**Activity:**
The answer must consist solely of the lines from the one with "interessi si calcolano sommando al tasso di" through the last line of the data, copied exactly, with no pictures.

*** Opening of Dataset ***

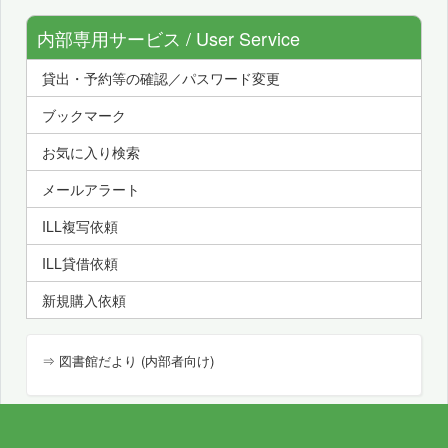
内部専用サービス / User Service
貸出・予約等の確認／パスワード変更
ブックマーク
お気に入り検索
メールアラート
ILL複写依頼
ILL貸借依頼
新規購入依頼
⇒ 図書館だより (内部者向け)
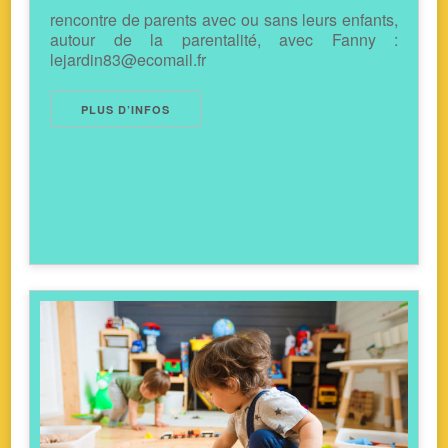
rencontre de parents avec ou sans leurs enfants,
autour de la parentalité, avec Fanny :
lejardin83@ecomail.fr
PLUS D’INFOS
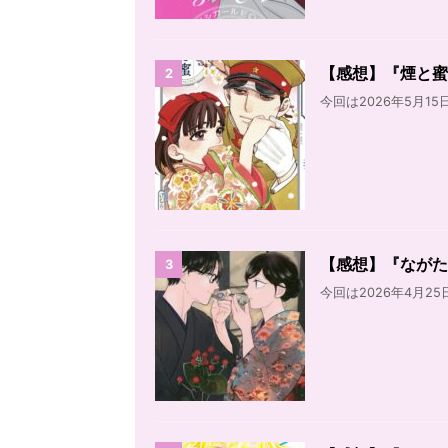
【感想】『煙と蜜』
2
今回は2026年5月15
【感想】『ながた
3
今回は2026年4月25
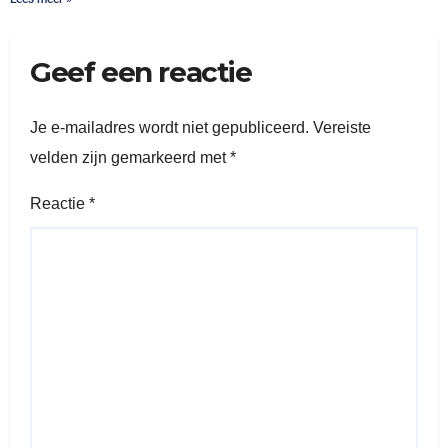
Geef een reactie
Je e-mailadres wordt niet gepubliceerd.
Vereiste
velden zijn gemarkeerd met
*
Reactie
*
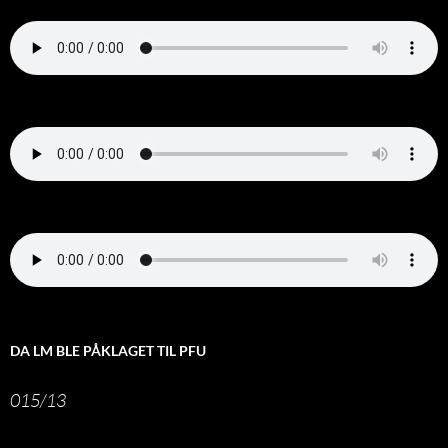
DA LM BLE PÅKLAGET TIL PFU
015/13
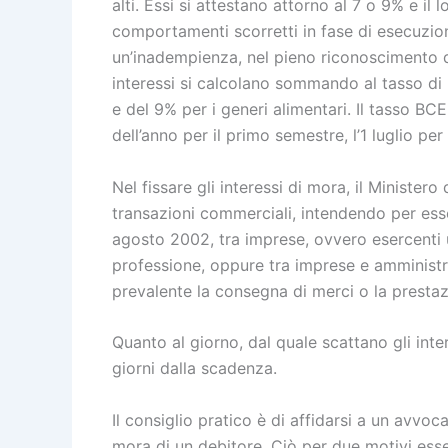
alti. Essi si attestano attorno al 7 o 9% e il 
comportamenti scorretti in fase di esecuzione
un’inadempienza, nel pieno riconoscimento d
interessi si calcolano sommando al tasso di 
e del 9% per i generi alimentari. Il tasso BC
dell’anno per il primo semestre, l’1 luglio pe
Nel fissare gli interessi di mora, il Minister
transazioni commerciali, intendendo per ess
agosto 2002, tra imprese, ovvero esercenti 
professione, oppure tra imprese e amministr
prevalente la consegna di merci o la presta
Quanto al giorno, dal quale scattano gli inter
giorni dalla scadenza.
Il consiglio pratico è di affidarsi a un avvoc
mora di un debitore. Ciò per due motivi esse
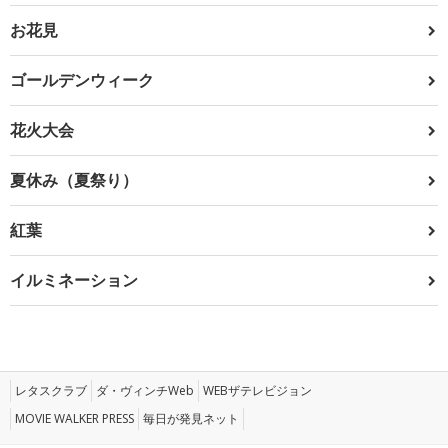
お花見
ゴールデンウィーク
花火大会
夏休み（夏祭り）
紅葉
イルミネーション
レタスクラブ
ダ・ヴィンチWeb
WEBザテレビジョン
MOVIE WALKER PRESS
毎日が発見ネット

*** Close of Dataset ***

**Worked solution:**
interessi si calcolano sommando al tasso di 
e del 9% per i generi alimentari. Il tasso BC
dell’anno per il primo semestre, l’1 luglio pe
Nel fissare gli interessi di mora, il Minister
transazioni commerciali, intendendo per ess
agosto 2002, tra imprese, ovvero esercenti 
professione, oppure tra imprese e amministr
prevalente la consegna di merci o la presta
Quanto al giorno, dal quale scattano gli inter
giorni dalla scadenza.
Il consiglio pratico è di affidarsi a un avvoc
mora di un debitore. Ciò per due motivi esse
お花見
ゴールデンウィーク
花火大会
夏休み（夏祭り）
紅葉
イルミネーション
レタスクラブ
ダ・ヴィンチWeb
WEBザテレビジョン
MOVIE WALKER PRESS
毎日が発見ネット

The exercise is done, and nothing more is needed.